→ PROBLEM TO WORK ON:
From the first line of the records through the line containing "constraints of fixed schedules.", retype every line exactly and nothing else.

[Items from a dataset]
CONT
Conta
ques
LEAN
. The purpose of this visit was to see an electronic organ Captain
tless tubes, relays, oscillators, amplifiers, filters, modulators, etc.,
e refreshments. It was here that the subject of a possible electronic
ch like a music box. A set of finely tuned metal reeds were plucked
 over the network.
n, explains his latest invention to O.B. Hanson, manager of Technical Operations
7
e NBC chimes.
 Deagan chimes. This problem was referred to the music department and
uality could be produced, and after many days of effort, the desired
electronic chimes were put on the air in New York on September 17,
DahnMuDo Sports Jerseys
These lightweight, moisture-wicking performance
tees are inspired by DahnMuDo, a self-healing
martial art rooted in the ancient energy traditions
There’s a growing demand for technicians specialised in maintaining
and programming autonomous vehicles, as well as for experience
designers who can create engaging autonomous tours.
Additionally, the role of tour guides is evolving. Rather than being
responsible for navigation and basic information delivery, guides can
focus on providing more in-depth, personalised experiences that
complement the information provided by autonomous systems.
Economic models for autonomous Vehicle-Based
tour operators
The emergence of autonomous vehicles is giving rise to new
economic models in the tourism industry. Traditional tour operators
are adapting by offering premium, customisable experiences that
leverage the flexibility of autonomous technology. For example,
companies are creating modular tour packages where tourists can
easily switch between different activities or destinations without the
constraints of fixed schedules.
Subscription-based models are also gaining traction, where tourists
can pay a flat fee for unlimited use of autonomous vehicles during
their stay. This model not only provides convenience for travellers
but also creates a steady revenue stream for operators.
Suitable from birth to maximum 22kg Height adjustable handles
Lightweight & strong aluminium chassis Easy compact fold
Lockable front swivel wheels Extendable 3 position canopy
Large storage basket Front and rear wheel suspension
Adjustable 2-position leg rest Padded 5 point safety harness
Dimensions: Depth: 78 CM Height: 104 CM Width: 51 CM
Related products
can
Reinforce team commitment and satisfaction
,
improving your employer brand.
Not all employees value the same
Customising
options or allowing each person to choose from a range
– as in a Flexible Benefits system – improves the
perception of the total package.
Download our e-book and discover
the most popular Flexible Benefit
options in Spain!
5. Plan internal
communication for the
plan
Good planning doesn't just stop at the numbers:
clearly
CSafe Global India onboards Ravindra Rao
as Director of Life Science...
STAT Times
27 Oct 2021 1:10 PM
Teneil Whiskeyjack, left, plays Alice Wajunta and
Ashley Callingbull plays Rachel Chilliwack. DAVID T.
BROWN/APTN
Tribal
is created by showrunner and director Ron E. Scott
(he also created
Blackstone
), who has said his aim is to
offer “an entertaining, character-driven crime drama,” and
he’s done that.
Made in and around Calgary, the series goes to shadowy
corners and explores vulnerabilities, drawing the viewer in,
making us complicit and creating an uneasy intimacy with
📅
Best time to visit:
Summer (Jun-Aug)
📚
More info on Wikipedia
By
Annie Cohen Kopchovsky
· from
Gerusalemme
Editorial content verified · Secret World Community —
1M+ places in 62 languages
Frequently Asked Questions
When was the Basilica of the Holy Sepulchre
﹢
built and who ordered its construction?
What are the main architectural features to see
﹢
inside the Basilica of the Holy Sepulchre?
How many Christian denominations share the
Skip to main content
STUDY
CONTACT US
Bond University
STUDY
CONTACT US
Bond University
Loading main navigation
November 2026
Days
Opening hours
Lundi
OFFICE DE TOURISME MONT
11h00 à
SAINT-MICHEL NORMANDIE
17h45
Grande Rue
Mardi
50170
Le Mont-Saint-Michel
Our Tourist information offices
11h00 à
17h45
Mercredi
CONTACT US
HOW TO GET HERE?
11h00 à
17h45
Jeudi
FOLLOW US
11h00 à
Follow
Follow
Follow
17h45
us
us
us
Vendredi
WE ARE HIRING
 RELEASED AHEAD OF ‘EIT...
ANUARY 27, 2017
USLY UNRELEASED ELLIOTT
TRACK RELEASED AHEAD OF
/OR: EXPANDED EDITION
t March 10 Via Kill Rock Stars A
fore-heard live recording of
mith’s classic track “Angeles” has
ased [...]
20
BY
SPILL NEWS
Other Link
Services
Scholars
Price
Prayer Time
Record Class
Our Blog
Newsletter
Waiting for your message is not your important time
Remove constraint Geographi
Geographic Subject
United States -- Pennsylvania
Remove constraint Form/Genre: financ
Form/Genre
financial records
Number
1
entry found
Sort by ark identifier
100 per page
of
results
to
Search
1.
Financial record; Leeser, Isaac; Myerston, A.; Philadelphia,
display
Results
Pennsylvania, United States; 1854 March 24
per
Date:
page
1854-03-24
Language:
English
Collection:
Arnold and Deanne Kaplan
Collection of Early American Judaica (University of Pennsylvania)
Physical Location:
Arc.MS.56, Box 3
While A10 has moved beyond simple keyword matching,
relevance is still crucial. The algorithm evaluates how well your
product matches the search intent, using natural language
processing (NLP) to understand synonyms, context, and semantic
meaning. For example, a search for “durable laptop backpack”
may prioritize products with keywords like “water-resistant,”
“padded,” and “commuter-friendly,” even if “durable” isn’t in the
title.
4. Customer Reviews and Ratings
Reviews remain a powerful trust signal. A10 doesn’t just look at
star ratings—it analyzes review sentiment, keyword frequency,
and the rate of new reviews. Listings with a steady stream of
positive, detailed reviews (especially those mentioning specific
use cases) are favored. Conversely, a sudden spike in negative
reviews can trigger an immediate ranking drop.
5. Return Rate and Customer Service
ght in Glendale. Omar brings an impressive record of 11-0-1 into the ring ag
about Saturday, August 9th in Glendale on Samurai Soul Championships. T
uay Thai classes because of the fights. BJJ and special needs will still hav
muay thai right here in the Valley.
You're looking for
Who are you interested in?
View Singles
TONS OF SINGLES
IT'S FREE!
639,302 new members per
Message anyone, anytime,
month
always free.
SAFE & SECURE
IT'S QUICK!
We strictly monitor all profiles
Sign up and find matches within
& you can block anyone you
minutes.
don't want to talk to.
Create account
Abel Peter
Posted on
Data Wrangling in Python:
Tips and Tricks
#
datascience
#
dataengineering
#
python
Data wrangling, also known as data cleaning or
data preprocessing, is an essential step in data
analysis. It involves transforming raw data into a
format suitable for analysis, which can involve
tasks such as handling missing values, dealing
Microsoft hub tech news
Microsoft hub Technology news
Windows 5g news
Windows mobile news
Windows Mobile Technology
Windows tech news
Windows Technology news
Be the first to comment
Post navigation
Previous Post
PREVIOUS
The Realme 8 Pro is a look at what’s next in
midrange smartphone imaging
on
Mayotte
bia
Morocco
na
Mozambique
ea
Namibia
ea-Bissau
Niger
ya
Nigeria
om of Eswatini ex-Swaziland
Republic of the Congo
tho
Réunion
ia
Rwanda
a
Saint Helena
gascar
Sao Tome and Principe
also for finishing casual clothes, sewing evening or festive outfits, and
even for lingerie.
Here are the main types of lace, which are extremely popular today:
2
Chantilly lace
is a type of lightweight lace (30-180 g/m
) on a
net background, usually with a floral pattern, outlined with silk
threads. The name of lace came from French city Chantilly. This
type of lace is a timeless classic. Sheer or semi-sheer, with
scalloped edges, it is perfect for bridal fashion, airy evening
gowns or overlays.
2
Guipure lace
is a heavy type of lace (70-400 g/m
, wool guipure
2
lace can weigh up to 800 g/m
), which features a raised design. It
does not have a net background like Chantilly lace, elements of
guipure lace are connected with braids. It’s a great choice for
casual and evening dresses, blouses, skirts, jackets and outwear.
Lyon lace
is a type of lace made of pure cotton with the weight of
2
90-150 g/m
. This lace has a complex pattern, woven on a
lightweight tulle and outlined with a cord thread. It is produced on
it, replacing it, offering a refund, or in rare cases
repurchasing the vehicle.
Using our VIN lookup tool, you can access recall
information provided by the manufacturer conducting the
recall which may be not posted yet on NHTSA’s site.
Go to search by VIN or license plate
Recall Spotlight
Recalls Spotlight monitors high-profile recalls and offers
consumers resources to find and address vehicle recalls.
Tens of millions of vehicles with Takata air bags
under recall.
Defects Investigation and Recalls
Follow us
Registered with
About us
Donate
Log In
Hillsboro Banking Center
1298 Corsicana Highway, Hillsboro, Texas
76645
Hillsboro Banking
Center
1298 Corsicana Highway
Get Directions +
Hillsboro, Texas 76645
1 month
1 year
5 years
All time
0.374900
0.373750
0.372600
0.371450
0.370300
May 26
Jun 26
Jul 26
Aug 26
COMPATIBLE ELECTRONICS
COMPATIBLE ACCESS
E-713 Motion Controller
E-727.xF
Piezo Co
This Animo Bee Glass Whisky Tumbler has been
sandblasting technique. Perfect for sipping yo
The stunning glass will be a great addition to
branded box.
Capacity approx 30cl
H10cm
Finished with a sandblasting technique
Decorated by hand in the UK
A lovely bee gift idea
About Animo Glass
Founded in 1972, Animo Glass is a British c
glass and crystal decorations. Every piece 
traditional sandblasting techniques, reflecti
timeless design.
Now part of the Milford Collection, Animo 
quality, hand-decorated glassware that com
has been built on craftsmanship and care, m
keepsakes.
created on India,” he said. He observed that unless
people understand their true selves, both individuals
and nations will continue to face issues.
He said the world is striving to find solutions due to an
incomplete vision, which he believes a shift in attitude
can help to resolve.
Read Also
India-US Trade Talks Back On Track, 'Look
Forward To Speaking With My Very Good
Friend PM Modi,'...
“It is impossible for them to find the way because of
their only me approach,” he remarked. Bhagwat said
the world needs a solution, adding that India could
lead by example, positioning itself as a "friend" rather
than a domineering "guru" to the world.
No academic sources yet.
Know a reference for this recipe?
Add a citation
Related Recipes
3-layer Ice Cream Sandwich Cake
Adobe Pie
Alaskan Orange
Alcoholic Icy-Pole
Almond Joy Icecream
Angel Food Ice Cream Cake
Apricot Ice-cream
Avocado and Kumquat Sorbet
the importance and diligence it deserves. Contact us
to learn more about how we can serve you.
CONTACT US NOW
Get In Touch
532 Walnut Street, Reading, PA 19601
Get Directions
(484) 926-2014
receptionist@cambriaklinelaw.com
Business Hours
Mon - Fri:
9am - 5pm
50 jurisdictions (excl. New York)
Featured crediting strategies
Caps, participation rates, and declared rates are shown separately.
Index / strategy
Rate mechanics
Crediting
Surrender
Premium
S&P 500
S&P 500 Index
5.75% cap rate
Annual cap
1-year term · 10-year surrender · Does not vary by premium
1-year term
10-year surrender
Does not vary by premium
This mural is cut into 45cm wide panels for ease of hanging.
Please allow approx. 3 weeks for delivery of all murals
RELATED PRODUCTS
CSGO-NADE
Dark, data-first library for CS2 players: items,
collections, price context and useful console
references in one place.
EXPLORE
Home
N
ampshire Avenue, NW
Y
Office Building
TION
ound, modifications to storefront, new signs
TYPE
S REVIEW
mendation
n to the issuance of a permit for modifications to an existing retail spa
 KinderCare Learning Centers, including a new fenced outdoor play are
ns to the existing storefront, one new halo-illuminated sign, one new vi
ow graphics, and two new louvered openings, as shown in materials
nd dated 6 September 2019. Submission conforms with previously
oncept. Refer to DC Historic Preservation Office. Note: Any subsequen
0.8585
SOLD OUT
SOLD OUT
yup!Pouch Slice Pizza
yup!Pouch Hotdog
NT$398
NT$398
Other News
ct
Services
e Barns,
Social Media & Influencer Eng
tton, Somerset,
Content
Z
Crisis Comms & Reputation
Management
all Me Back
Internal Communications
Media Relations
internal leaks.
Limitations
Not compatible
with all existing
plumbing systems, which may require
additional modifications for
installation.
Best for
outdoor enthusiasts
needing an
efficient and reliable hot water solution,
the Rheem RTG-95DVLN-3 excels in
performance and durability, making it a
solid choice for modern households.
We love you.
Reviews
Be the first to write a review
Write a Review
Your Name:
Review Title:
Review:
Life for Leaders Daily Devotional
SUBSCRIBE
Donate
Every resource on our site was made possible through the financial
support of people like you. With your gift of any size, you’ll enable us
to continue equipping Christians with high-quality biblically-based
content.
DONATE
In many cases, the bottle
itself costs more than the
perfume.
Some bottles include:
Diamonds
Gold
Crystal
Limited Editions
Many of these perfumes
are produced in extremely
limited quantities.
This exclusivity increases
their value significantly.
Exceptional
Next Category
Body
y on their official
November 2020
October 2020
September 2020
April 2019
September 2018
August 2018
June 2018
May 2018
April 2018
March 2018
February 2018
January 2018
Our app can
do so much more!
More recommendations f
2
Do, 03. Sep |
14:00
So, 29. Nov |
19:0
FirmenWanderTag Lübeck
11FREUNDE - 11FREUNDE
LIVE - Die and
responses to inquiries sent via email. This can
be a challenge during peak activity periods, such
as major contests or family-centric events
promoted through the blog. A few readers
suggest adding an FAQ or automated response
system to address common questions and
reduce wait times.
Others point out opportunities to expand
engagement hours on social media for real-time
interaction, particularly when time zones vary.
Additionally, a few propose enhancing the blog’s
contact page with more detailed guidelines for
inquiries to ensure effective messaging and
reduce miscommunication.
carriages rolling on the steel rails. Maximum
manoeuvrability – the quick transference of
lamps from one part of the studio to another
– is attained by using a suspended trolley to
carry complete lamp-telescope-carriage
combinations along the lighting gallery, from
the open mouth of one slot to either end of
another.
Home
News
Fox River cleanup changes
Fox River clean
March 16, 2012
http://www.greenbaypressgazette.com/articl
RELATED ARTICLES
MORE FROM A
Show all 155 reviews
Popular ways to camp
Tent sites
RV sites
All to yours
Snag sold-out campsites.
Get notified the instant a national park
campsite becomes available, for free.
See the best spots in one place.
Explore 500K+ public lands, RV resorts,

→ YOUR SOLUTION:
CONT
Conta
ques
LEAN
. The purpose of this visit was to see an electronic organ Captain
tless tubes, relays, oscillators, amplifiers, filters, modulators, etc.,
e refreshments. It was here that the subject of a possible electronic
ch like a music box. A set of finely tuned metal reeds were plucked
 over the network.
n, explains his latest invention to O.B. Hanson, manager of Technical Operations
7
e NBC chimes.
 Deagan chimes. This problem was referred to the music department and
uality could be produced, and after many days of effort, the desired
electronic chimes were put on the air in New York on September 17,
DahnMuDo Sports Jerseys
These lightweight, moisture-wicking performance
tees are inspired by DahnMuDo, a self-healing
martial art rooted in the ancient energy traditions
There’s a growing demand for technicians specialised in maintaining
and programming autonomous vehicles, as well as for experience
designers who can create engaging autonomous tours.
Additionally, the role of tour guides is evolving. Rather than being
responsible for navigation and basic information delivery, guides can
focus on providing more in-depth, personalised experiences that
complement the information provided by autonomous systems.
Economic models for autonomous Vehicle-Based
tour operators
The emergence of autonomous vehicles is giving rise to new
economic models in the tourism industry. Traditional tour operators
are adapting by offering premium, customisable experiences that
leverage the flexibility of autonomous technology. For example,
companies are creating modular tour packages where tourists can
easily switch between different activities or destinations without the
constraints of fixed schedules.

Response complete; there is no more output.